**Ausgangstext**

##############################

Auch wenn es malade, weil so abgegriffen, klingt: Die Bilder vom vergangenen 23. Februar in der kolumbianischen Grenzstadt Cúcuta sagen mehr als tausend Worte. Sie machten auch den Leichtgläubigen an die medial ausgeschlachtete Kampagne einer „humanitären Hilfsaktion“ deutlich, dass die rechtsextremen Regime-Change-Strategen in der Regierung Donald Trump die „Schlacht von Cúcuta“ als Apotheose eines Staatsstreichs gegen den venezolanischen Präsidenten Nicolás Maduro ausgeklüngelt hatten. Von Frederico Füllgraf.
Nach dem eingeübten Drehbuch würde der selbsternannte und heimlich über die Grenze nach Kolumbien eingereiste „Interimspräsident” Juan Guaidó in epischer „Befreier“-Attitüde die Grenzbrücke Santander an Bord eines der Lkws (siehe Foto) mit „humanitärer Hilfe“ überqueren. Als nächste Handlung sah das Skript vor, Guaidó würde sodann am anderen Ende der Brücke, in San Antonio de Táchira, triumphierend venezolanisches Gebiet betreten. Dort sollte er nach seiner Rückkehr in die Heimat von Menschenmassen und von den bolivarianischen Streitkräften (FANB) übergelaufenen, Maduro-feindlichen Militärkommandos als „Held der Erlösung“ empfangen werden – und in Richtung Caracas marschieren.
Von den US-Rechtsextremisten Marco Rubio, Mike Pompeo, Mike Pence, John Bolton und Elliott Abrams ausgetüftelt und vom Weißen Haus, dem Pentagon, dem State Department, dem CIA und Teilen der US-Abgeordnetenkammer und des Senats mitgetragen, mischten im geräuschvollen Zirkus von Cúcuta in Nebenrollen auch die Präsidenten Kolumbiens, Chiles und Paraguays, der rechtsradikal-esoterische brasilianische Außenminister Ernesto Araújo und der Generalsekretär der Organisation der Amerikanischen Staaten (OEA), Luís Almagro, mit. Letzterer in usurpatorischer Handlung, da die jüngste OEA-Vollversammlung weder die Rechtmäßigkeit von Guaidós Selbsternennung anerkennt noch eine militärische Intervention befürwortet.
Der von dem US-Regime-Changer-Quintett umrissene Plan lief jedoch schief. Der als „humanitäre Hilfe” getarnte Konvoi wurde an der Einreise nach Venezuela gehindert, die FANB blieben trotz einzelner übergelaufener Polizisten der Nationalgarde der Maduro- Regierung loyal und der Landesverfassung treu. Die Szenerie war allerdings sprichwörtlich als “Minenfeld” vorbereitet und sollte nicht ohne weiteres kampffrei aufgegeben werden.

##############################

**Aufgabenbeschreibung**
Nimm den Ausgangstext über die Ereignisse in Cúcuta nach seinem letzten Satz wieder auf und schreib ihn weiter.

##############################

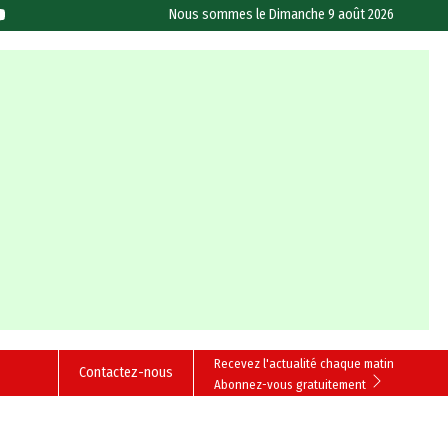
Nous sommes le
Dimanche 9 août 2026
Recevez l'actualité chaque matin
Contactez-nous
Abonnez-vous gratuitement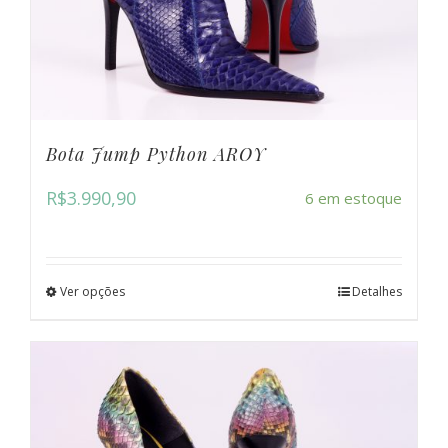
Bota Jump Python AROY
R$
3.990,90
6 em estoque
Ver opções
Detalhes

##############################

**Ergebnis**
Zur Einstimmung servierte der britische Multimillionär, Eigentümer der Virgin-Atlantik-Airways und Duz-Freund südamerikanischer Rechtsextremer, Richard Branson, in Cúcuta das Venezuela-Aid-Konzert mit angeblich 200.000 Zuschauern, das die Regierung Maduro auf venezolanischer Seite mit einem Gegenkonzert unter dem Motto “Hands off Venezuela” allerdings mit wenig Erfolg zu konterkarieren versuchte. Am Vorabend hatte Ex-Pink-Floyd-Mitbegründer und Bandleader Roger Waters eine scharfe Video-Erklärung gegen seinen Landsmann Branson und zur Unterstützung der venezolanischen Regierung ins Netz geladen. Die sogenannten „humanitären Lieferungen” und das Konzert hätten rein gar nichts mit „Demokratie” zu tun, warnte Waters.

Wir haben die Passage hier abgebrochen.